DATA FOR THE TASK:
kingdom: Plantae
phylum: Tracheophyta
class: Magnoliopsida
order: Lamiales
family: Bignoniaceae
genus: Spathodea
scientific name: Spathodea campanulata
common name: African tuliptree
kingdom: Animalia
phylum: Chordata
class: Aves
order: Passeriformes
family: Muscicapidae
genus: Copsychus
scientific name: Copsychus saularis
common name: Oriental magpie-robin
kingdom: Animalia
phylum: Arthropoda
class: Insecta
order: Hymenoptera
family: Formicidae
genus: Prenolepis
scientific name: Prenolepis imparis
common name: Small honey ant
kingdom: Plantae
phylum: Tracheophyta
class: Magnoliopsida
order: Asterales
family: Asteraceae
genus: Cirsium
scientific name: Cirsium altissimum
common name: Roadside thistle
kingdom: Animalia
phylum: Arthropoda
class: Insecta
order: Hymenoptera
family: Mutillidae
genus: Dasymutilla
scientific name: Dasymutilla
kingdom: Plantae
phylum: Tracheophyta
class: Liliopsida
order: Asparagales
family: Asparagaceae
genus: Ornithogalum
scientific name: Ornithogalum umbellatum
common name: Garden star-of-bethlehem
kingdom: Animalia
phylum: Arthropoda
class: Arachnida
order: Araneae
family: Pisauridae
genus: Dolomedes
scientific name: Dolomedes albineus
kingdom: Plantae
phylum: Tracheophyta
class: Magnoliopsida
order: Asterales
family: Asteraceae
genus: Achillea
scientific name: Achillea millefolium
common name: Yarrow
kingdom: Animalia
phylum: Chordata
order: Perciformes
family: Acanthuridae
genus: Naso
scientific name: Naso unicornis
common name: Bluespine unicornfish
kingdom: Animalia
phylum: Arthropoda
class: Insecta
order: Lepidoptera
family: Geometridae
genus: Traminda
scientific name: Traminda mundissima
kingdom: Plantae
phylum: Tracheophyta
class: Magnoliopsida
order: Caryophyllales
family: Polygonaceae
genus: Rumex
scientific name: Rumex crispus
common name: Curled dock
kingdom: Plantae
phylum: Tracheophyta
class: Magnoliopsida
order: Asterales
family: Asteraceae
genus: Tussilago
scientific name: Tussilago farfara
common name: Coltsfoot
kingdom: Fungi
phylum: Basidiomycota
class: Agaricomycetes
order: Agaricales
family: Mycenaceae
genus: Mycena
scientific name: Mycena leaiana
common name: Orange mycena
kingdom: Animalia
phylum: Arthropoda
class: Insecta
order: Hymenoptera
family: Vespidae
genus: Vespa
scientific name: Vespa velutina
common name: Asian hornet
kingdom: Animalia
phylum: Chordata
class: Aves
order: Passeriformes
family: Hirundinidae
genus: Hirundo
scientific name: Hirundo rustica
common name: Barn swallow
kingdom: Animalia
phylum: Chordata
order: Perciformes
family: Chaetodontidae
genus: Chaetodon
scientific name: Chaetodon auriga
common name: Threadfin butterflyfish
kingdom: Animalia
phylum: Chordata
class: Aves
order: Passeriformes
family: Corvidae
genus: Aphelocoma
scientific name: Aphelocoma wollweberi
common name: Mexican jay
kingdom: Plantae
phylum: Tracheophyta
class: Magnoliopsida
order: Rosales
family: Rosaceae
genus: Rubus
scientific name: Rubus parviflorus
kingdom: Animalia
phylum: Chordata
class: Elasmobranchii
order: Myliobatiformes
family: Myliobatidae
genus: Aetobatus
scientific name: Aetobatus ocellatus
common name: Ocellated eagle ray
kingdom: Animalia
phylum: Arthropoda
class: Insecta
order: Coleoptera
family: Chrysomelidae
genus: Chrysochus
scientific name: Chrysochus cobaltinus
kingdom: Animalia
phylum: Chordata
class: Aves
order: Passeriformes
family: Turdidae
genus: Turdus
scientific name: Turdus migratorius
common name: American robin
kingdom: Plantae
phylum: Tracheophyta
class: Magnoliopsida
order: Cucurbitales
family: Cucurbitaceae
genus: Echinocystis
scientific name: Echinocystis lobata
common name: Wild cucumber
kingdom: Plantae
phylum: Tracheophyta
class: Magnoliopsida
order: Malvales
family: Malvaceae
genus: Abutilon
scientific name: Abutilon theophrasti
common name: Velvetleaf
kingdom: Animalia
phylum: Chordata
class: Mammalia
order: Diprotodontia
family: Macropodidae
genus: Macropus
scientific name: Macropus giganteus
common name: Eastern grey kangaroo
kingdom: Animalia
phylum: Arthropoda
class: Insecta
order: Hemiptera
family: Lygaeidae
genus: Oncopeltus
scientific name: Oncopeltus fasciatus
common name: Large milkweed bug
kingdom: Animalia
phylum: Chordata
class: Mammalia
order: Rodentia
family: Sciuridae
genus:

AIM:
Relabel all the rows by putting "vernacular name" wherever "common name" appears, and write them out again with every other word unchanged.

RESPONSE FOR THIS EXERCISE:
kingdom: Plantae
phylum: Tracheophyta
class: Magnoliopsida
order: Lamiales
family: Bignoniaceae
genus: Spathodea
scientific name: Spathodea campanulata
vernacular name: African tuliptree
kingdom: Animalia
phylum: Chordata
class: Aves
order: Passeriformes
family: Muscicapidae
genus: Copsychus
scientific name: Copsychus saularis
vernacular name: Oriental magpie-robin
kingdom: Animalia
phylum: Arthropoda
class: Insecta
order: Hymenoptera
family: Formicidae
genus: Prenolepis
scientific name: Prenolepis imparis
vernacular name: Small honey ant
kingdom: Plantae
phylum: Tracheophyta
class: Magnoliopsida
order: Asterales
family: Asteraceae
genus: Cirsium
scientific name: Cirsium altissimum
vernacular name: Roadside thistle
kingdom: Animalia
phylum: Arthropoda
class: Insecta
order: Hymenoptera
family: Mutillidae
genus: Dasymutilla
scientific name: Dasymutilla
kingdom: Plantae
phylum: Tracheophyta
class: Liliopsida
order: Asparagales
family: Asparagaceae
genus: Ornithogalum
scientific name: Ornithogalum umbellatum
vernacular name: Garden star-of-bethlehem
kingdom: Animalia
phylum: Arthropoda
class: Arachnida
order: Araneae
family: Pisauridae
genus: Dolomedes
scientific name: Dolomedes albineus
kingdom: Plantae
phylum: Tracheophyta
class: Magnoliopsida
order: Asterales
family: Asteraceae
genus: Achillea
scientific name: Achillea millefolium
vernacular name: Yarrow
kingdom: Animalia
phylum: Chordata
order: Perciformes
family: Acanthuridae
genus: Naso
scientific name: Naso unicornis
vernacular name: Bluespine unicornfish
kingdom: Animalia
phylum: Arthropoda
class: Insecta
order: Lepidoptera
family: Geometridae
genus: Traminda
scientific name: Traminda mundissima
kingdom: Plantae
phylum: Tracheophyta
class: Magnoliopsida
order: Caryophyllales
family: Polygonaceae
genus: Rumex
scientific name: Rumex crispus
vernacular name: Curled dock
kingdom: Plantae
phylum: Tracheophyta
class: Magnoliopsida
order: Asterales
family: Asteraceae
genus: Tussilago
scientific name: Tussilago farfara
vernacular name: Coltsfoot
kingdom: Fungi
phylum: Basidiomycota
class: Agaricomycetes
order: Agaricales
family: Mycenaceae
genus: Mycena
scientific name: Mycena leaiana
vernacular name: Orange mycena
kingdom: Animalia
phylum: Arthropoda
class: Insecta
order: Hymenoptera
family: Vespidae
genus: Vespa
scientific name: Vespa velutina
vernacular name: Asian hornet
kingdom: Animalia
phylum: Chordata
class: Aves
order: Passeriformes
family: Hirundinidae
genus: Hirundo
scientific name: Hirundo rustica
vernacular name: Barn swallow
kingdom: Animalia
phylum: Chordata
order: Perciformes
family: Chaetodontidae
genus: Chaetodon
scientific name: Chaetodon auriga
vernacular name: Threadfin butterflyfish
kingdom: Animalia
phylum: Chordata
class: Aves
order: Passeriformes
family: Corvidae
genus: Aphelocoma
scientific name: Aphelocoma wollweberi
vernacular name: Mexican jay
kingdom: Plantae
phylum: Tracheophyta
class: Magnoliopsida
order: Rosales
family: Rosaceae
genus: Rubus
scientific name: Rubus parviflorus
kingdom: Animalia
phylum: Chordata
class: Elasmobranchii
order: Myliobatiformes
family: Myliobatidae
genus: Aetobatus
scientific name: Aetobatus ocellatus
vernacular name: Ocellated eagle ray
kingdom: Animalia
phylum: Arthropoda
class: Insecta
order: Coleoptera
family: Chrysomelidae
genus: Chrysochus
scientific name: Chrysochus cobaltinus
kingdom: Animalia
phylum: Chordata
class: Aves
order: Passeriformes
family: Turdidae
genus: Turdus
scientific name: Turdus migratorius
vernacular name: American robin
kingdom: Plantae
phylum: Tracheophyta
class: Magnoliopsida
order: Cucurbitales
family: Cucurbitaceae
genus: Echinocystis
scientific name: Echinocystis lobata
vernacular name: Wild cucumber
kingdom: Plantae
phylum: Tracheophyta
class: Magnoliopsida
order: Malvales
family: Malvaceae
genus: Abutilon
scientific name: Abutilon theophrasti
vernacular name: Velvetleaf
kingdom: Animalia
phylum: Chordata
class: Mammalia
order: Diprotodontia
family: Macropodidae
genus: Macropus
scientific name: Macropus giganteus
vernacular name: Eastern grey kangaroo
kingdom: Animalia
phylum: Arthropoda
class: Insecta
order: Hemiptera
family: Lygaeidae
genus: Oncopeltus
scientific name: Oncopeltus fasciatus
vernacular name: Large milkweed bug
kingdom: Animalia
phylum: Chordata
class: Mammalia
order: Rodentia
family: Sciuridae
genus:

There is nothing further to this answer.